By systematically reversing many of Mao Tse-tung's sacred ideas, Deng, starting in the late 1970s, freed Chinese intellectuals to think again, entrepreneurs to build wealth and diplomats to expand national influence on the world stage.

"His theories helped China recover its common sense," said Liu Zhiguang, a professor at the Marxism Research Institute of Beijing University.

In appreciation, the party has for months been revving up the 100th-anniversary hoopla with a blizzard of song contests, books, stamps, documentaries, calligraphy exhibitions and photo exhibits. One television producer recounts being told -- not asked -- by propaganda officials several months ago to prepare at least four programs centered on Deng, a drill repeated throughout the country. China watchers say the pageantry is set to match or exceed that surrounding Mao's 100th birthday celebration in 1993.

Although Deng made some brilliant moves, he also made at least one huge mistake, presiding over the decision to open fire on pro-democracy students in Tiananmen Square in 1989 that politically set China back by years and left hundreds, possibly thousands, dead. And even as he led China's modernization drive, Deng was no liberal, continuing throughout his life to support the Communist Party's political monopoly.

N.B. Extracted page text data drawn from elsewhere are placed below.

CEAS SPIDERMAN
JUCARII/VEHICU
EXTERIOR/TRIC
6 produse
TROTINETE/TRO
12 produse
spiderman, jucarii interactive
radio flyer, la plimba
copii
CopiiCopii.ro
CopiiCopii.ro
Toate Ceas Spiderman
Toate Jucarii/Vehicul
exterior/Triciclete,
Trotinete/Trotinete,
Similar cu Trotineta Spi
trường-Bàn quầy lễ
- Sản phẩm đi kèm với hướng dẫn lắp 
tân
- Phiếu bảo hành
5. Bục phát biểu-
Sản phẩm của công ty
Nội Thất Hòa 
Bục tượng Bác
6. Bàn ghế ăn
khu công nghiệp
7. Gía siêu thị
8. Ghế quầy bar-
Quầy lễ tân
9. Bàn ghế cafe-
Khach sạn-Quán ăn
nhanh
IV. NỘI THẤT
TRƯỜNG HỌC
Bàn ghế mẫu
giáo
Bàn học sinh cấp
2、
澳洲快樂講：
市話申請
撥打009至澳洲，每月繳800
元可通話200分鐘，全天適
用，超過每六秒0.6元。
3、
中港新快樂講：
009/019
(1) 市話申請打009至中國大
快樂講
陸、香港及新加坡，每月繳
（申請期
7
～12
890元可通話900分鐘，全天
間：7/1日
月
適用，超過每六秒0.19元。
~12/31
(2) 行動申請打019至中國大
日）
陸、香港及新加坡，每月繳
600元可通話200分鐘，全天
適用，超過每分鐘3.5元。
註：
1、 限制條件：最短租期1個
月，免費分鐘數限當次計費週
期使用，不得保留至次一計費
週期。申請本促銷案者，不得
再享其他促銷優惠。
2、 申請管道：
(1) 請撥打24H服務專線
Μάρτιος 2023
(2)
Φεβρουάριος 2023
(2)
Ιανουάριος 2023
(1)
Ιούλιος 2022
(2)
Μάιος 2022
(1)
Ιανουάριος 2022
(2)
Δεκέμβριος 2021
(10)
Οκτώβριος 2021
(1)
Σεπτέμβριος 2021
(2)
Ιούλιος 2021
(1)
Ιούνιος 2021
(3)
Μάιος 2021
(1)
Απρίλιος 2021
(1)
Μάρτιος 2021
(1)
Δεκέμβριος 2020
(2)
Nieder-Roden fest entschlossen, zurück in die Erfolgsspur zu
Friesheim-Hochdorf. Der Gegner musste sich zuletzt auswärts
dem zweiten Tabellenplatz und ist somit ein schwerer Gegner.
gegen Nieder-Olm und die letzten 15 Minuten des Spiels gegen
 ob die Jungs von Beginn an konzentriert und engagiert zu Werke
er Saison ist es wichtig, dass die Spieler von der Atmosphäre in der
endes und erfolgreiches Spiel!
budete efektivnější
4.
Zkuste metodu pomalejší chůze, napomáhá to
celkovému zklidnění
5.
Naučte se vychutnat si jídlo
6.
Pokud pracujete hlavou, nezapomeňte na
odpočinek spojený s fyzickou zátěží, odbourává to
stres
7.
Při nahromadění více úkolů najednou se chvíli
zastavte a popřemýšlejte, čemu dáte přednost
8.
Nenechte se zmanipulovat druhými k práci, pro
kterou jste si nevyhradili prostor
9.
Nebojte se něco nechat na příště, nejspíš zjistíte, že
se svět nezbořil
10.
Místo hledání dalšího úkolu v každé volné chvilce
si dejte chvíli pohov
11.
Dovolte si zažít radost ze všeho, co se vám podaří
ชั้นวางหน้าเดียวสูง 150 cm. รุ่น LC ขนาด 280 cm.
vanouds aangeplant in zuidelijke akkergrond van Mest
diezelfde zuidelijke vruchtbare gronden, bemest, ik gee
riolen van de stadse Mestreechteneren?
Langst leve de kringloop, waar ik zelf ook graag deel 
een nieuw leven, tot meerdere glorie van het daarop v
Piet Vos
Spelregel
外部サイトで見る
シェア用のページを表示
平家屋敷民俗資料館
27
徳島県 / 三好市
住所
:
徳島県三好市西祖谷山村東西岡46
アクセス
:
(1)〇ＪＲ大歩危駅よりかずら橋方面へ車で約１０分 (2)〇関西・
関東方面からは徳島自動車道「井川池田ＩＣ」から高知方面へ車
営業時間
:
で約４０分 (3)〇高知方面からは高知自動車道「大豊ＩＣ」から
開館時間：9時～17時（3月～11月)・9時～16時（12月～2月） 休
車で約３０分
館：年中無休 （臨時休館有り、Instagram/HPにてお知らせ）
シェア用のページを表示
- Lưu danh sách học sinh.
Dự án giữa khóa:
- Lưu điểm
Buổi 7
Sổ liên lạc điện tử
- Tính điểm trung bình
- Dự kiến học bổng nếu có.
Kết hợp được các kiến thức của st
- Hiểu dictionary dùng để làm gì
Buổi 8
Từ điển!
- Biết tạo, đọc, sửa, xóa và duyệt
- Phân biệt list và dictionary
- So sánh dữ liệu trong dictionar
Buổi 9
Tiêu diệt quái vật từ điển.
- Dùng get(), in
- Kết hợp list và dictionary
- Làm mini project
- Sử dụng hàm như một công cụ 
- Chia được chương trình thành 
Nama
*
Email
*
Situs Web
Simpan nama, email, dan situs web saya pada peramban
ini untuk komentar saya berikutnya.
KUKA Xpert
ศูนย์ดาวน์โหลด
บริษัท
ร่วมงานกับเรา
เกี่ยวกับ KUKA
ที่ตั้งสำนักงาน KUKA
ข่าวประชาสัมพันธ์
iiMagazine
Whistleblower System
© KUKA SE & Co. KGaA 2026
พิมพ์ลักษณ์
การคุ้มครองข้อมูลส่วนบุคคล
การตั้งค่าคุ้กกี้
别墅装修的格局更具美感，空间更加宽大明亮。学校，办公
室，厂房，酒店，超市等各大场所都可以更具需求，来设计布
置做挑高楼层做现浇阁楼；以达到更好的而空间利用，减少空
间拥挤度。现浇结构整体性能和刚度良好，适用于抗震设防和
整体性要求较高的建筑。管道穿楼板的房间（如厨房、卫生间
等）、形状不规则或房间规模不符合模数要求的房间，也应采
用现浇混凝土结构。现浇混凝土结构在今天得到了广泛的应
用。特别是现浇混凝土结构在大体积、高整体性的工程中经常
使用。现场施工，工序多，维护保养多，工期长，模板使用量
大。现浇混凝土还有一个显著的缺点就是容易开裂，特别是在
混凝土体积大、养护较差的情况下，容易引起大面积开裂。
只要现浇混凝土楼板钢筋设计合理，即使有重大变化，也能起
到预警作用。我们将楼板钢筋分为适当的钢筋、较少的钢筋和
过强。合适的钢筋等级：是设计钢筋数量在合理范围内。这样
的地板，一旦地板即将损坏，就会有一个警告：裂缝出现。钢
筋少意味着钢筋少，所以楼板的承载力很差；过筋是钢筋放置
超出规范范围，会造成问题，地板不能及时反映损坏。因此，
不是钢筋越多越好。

The party remains largely silent on Tiananmen. Deng's hometown museum devotes only two oblique sentences to it: "China faced a severe trial in the late 1980s and early '90s, when political storms occurred both at home and abroad. Led by Deng Xiaoping, the Chinese Communists survived these severe tests."

Analysts say this follows a pattern long seen throughout Chinese history of papering over mistakes, amid concerns here that any criticism of Deng will reflect on the party as a whole and on people still alive associated with the decision.

Even as public figures jockey to ally themselves with Deng, at least one has tried to improve his position by putting down Deng.

Li Peng, the former prime minister known overseas as the "Butcher of Beijing" for his Tiananmen role, this month published an essay in the monthly party journal Seeking Truth that placed much of the blame on Deng for "resolutely backing" the decision to fire on the protesters.